Magasin bio, création de site Web, agence de voyage, jardinerie, spa, un large panel d’activités est représenté. Un concept qui peut parfois être difficile à appréhender pour les nouveaux arrivants.« Au début, c’était un peu bizarre, c’est sûr ! », s’exclame Marie Decolline, une Haïtienne souriante de 40 ans en reconversion professionnelle après une carrière d’agent de sécurité.

À ses côtés, Mariem Benarab, la cadette du groupe âgée de 20 ans, acquiesce. « J’ai eu du mal à comprendre le concept, je trouvais ça assez compliqué. Il m’a fallu du temps pour trouver mes repères. »
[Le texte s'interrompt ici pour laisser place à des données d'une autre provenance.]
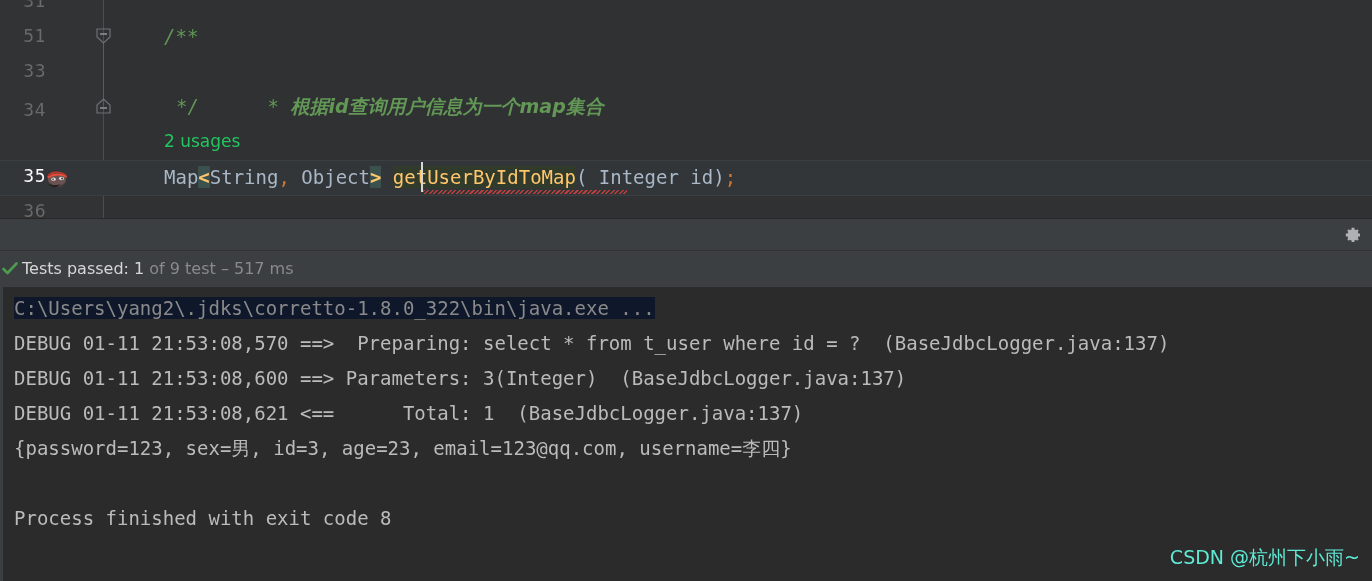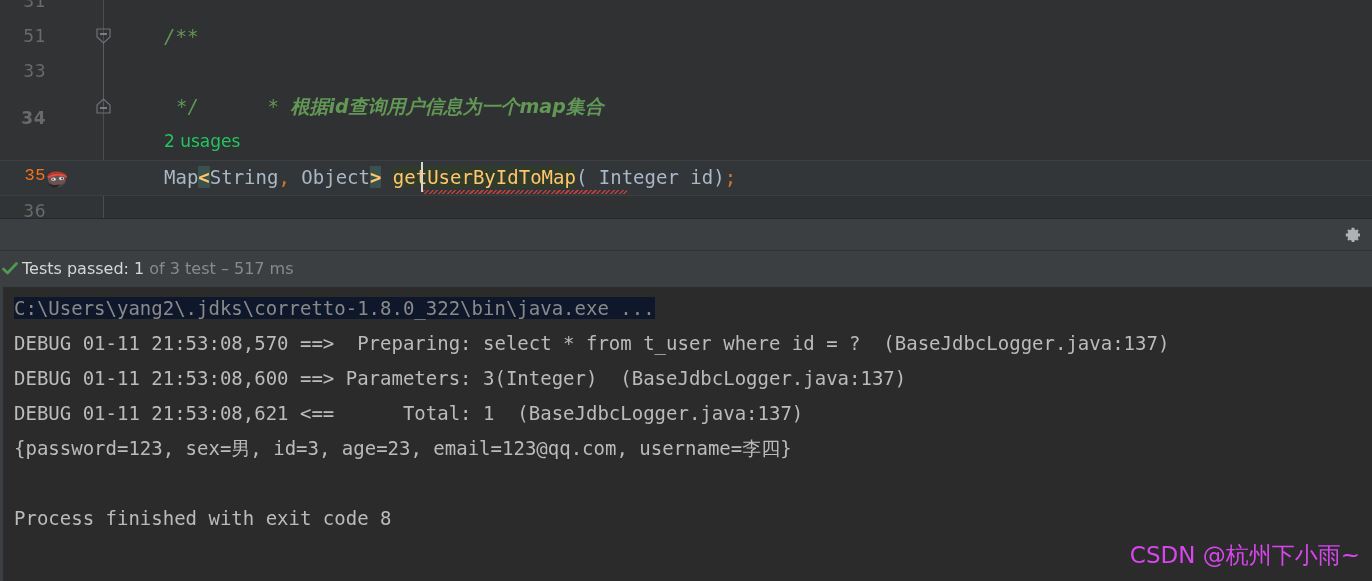--- a/index.html
+++ b/index.html
@@ -46,21 +46,21 @@
   .linenum {
     position: absolute;
     left: 0;
     width: 46px;
     text-align: right;
     font-family: "DejaVu Sans", "Liberation Sans", sans-serif;
     font-size: 17px;
     color: #6a6a6a;
     letter-spacing: .5px;
   }
-  .linenum.current { color: #f97316; font-family: Liberation Mono, monospace; }
+  .linenum.current { color: #ffffff; }
 
   .fold-line {
     position: absolute;
     left: 103px;
     width: 1px;
     background: #5a5d5f;
   }
   .fold-mark {
     position: absolute;
     width: 15px; height: 15px;
@@ -193,41 +193,41 @@
     color: #bbbbbb;
   }
   .cline .cmdpath {
     color: #8a8a8a;
     background: #0f172a;
   }
   .watermark {
     position: absolute;
     right: 12px; bottom: 10px;
     font-family: "DejaVu Sans", "Liberation Sans", sans-serif;
-    font-size: 23px;
-    color: #d946ef;
+    font-size: 19px;
+    color: #5eead4;
     white-space: pre;
   }
 </style>
 </head>
 <body>
 
 <div class="app">
 
   <div class="editor">
 
     <div class="gutter"></div>
     <div class="gutter-sep"></div>
 
     <div class="current-line-bg" style="top:160px;"></div>
 
     <div class="linenum" style="top:-9px;">31</div>
     <div class="linenum" style="top:26px;">51</div>
     <div class="linenum" style="top:61px;">33</div>
-    <div class="linenum" style="top:108px;font-weight:bold;">34</div>
+    <div class="linenum" style="top:100px;">34</div>
     <div class="linenum current" style="top:166px;">35</div>
     <div class="linenum" style="top:201px;">36</div>
 
     <div class="fold-line" style="top:42px; height:64px;"></div>
     <div class="fold-mark" style="left:96px; top:28px;">
       <svg width="15" height="16" viewBox="0 0 15 16">
         <path d="M1 1 H14 V9 L7.5 15 L1 9 Z" fill="none" stroke="#6e7174" stroke-width="1.2"></path>
         <line x1="4" y1="6" x2="11" y2="6" stroke="#9a9d9f" stroke-width="1.4"></line>
       </svg>
     </div>
@@ -280,21 +280,21 @@
       <path fill="#afb1b3" d="M18 8.6h-1.6a6.6 6.6 0 0 0-.7-1.7l1.1-1.1-1.6-1.6-1.1 1.1a6.6 6.6 0 0 0-1.7-.7V2.8H9.6v1.8a6.6 6.6 0 0 0-1.7.7L6.8 4.2 5.2 5.8l1.1 1.1a6.6 6.6 0 0 0-.7 1.7H3.8v2.8h1.8c.15.6.39 1.17.7 1.7l-1.1 1.1 1.6 1.6 1.1-1.1c.53.31 1.1.55 1.7.7v1.6h2.8v-1.6c.6-.15 1.17-.39 1.7-.7l1.1 1.1 1.6-1.6-1.1-1.1c.31-.53.55-1.1.7-1.7H18V8.6z"></path>
     </svg>
   </div>
 
   <div class="status-bar">
     <div class="check">
       <svg width="16" height="14" viewBox="0 0 16 14">
         <path d="M1.5 7 L5.5 11 L14.5 1.5" fill="none" stroke="#4e9a51" stroke-width="2.6" stroke-linecap="round" stroke-linejoin="round"></path>
       </svg>
     </div>
-    <div class="status-text"><span class="st-main">Tests passed: </span><span class="st-main">1</span><span class="st-dim"> of 3 test – 517 ms</span></div>
+    <div class="status-text"><span class="st-main">Tests passed: </span><span class="st-main">1</span><span class="st-dim"> of 9 test – 517 ms</span></div>
   </div>
 
   <div class="console">
     <div class="cline" style="top:8px;"><span class="cmdpath">C:\Users\yang2\.jdks\corretto-1.8.0_322\bin\java.exe ...</span></div>
     <div class="cline" style="top:43px;">DEBUG 01-11 21:53:08,570 ==&gt;  Preparing: select * from t_user where id = ?  (BaseJdbcLogger.java:137)</div>
     <div class="cline" style="top:78px;">DEBUG 01-11 21:53:08,600 ==&gt; Parameters: 3(Integer)  (BaseJdbcLogger.java:137)</div>
     <div class="cline" style="top:113px;">DEBUG 01-11 21:53:08,621 &lt;==      Total: 1  (BaseJdbcLogger.java:137)</div>
     <div class="cline" style="top:148px;">{password=123, sex=男, id=3, age=23, email=123@qq.com, username=李四}</div>
     <div class="cline" style="top:183px;"></div>
     <div class="cline" style="top:218px;">Process finished with exit code 8</div>

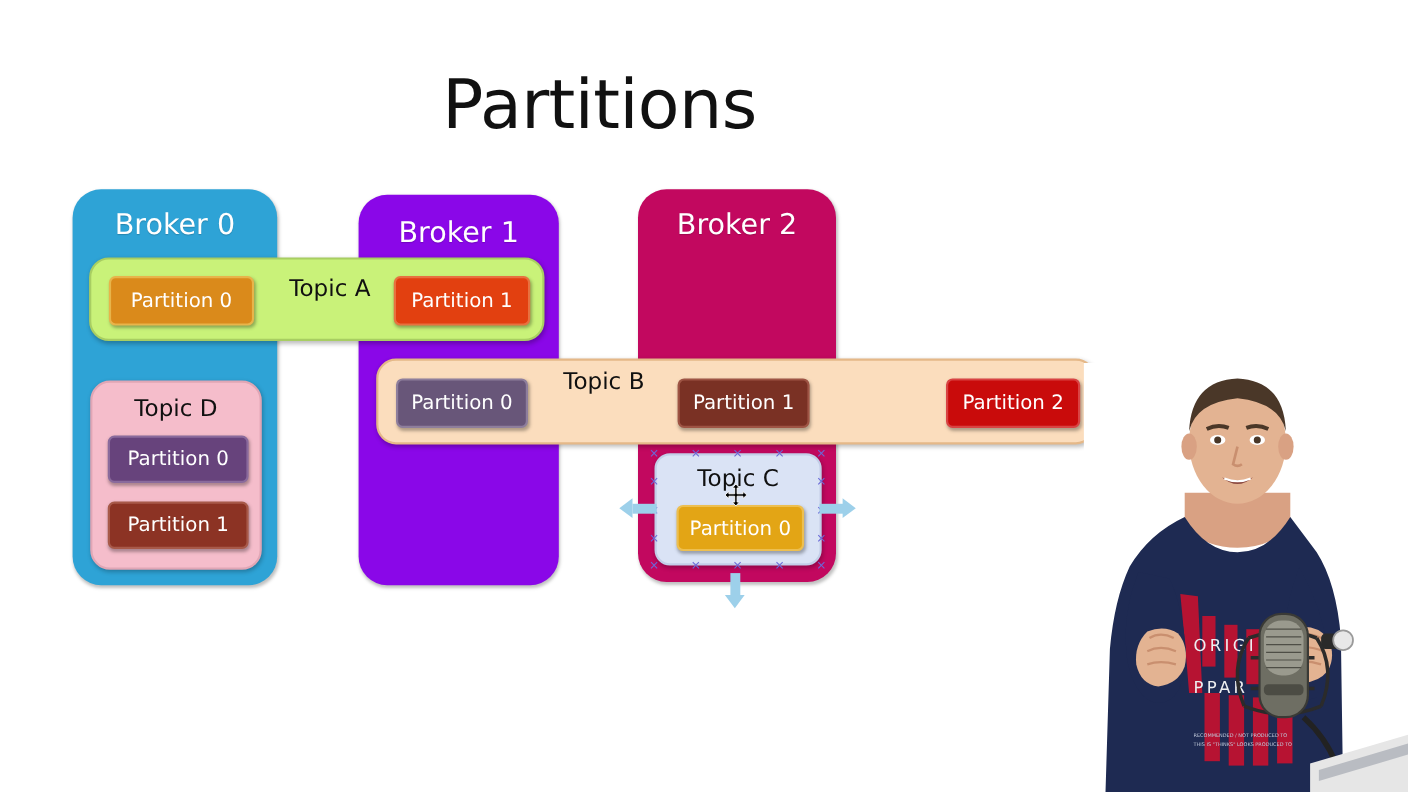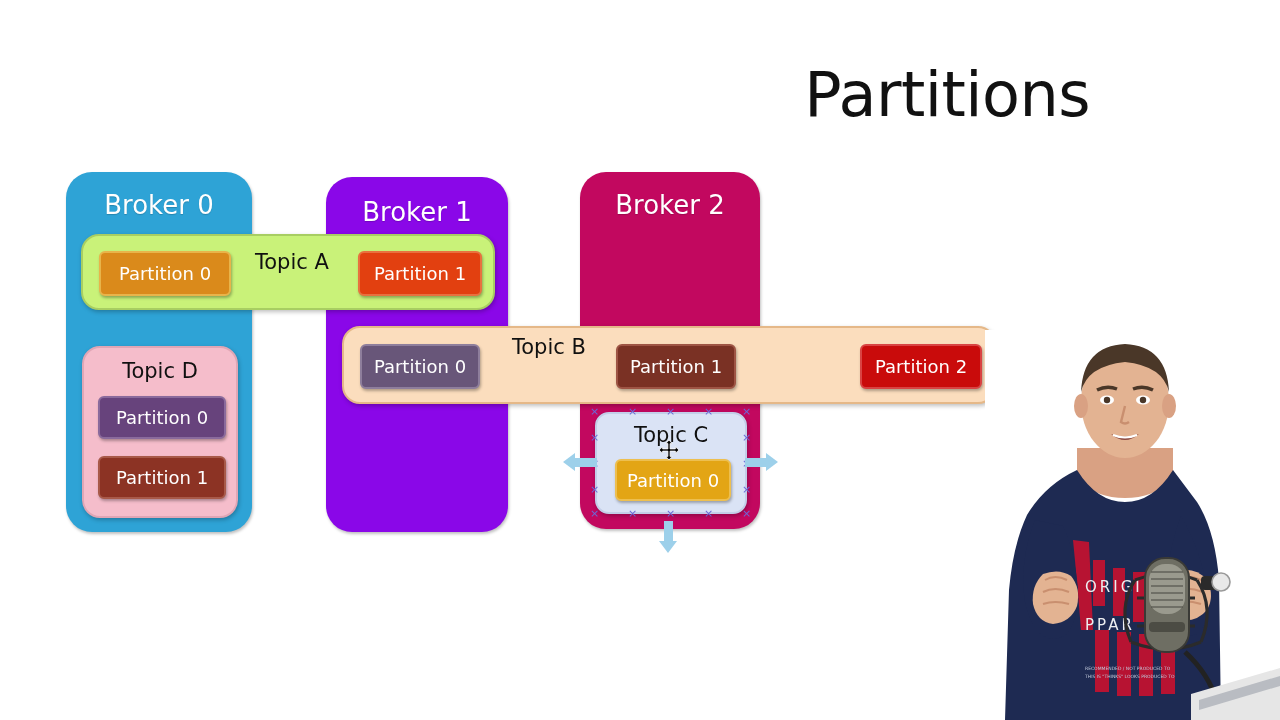--- a/index.html
+++ b/index.html
@@ -18,21 +18,21 @@
     inset: 0;
     background: #ffffff;
   }
 
   
   .slide-title {
     position: absolute;
     left: 0;
     top: 58px;
     width: 1090px;
-    text-align: right;
+    text-align: center;
     font-size: 62px;
     font-weight: 400;
     letter-spacing: -0.5px;
     color: #111111;
     font-family: "DejaVu Sans", sans-serif;
   }
 
   
   .broker {
     position: absolute;
@@ -71,21 +71,21 @@
     color: #101010;
     font-size: 21px;
     font-family: "DejaVu Sans", sans-serif;
     white-space: nowrap;
   }
 
   #topic-a {
     left: 81px; top: 234px; width: 414px; height: 76px;
     background: #C9F279; border: 2px solid #A8CE62;
   }
-  #topic-a .topic-label { left: 172px; top: 14px; }
+  #topic-a .topic-label { left: 180px; top: 14px; }
 
   #topic-b {
     left: 342px; top: 326px; width: 654px; height: 78px;
     background: #FBDDBD; border: 2px solid #E5B888;
   }
   #topic-b .topic-label { left: 168px; top: 7px; }
 
   #topic-c {
     left: 595px; top: 412px; width: 152px; height: 102px;
     background: #DAE3F5; border: 2px solid #C3CEE8;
L’auto-école de l’entreprise

Il y a deux ans, elle s’est retrouvée sans rien lorsqu’un patron, qui devait l’embaucher en alternance, s’est ravisé. « J’ai pensé que, sans diplôme, je ne pourrais jamais être recrutée. Du coup, je suis restée chez moi sans rien chercher », raconte-t-elle.

Pour cette jeune femme arrivée en juin à l’EEP, cette formation est d’abord un moyen de retrouver confiance en elle. Un profil récurrent chez les participants aux parcours pourtant bien distincts, allant du primo-demandeur d’emploi aux personnes en reconversion professionnelle ou en situation de handicap.

« Il y a presque toujours un échec lié à la scolarité. Ils arrivent avec un historique qui n’est pas évident, alors on évite de les remettre directement à l’école », souligne Christian Houis, l’un des formateurs.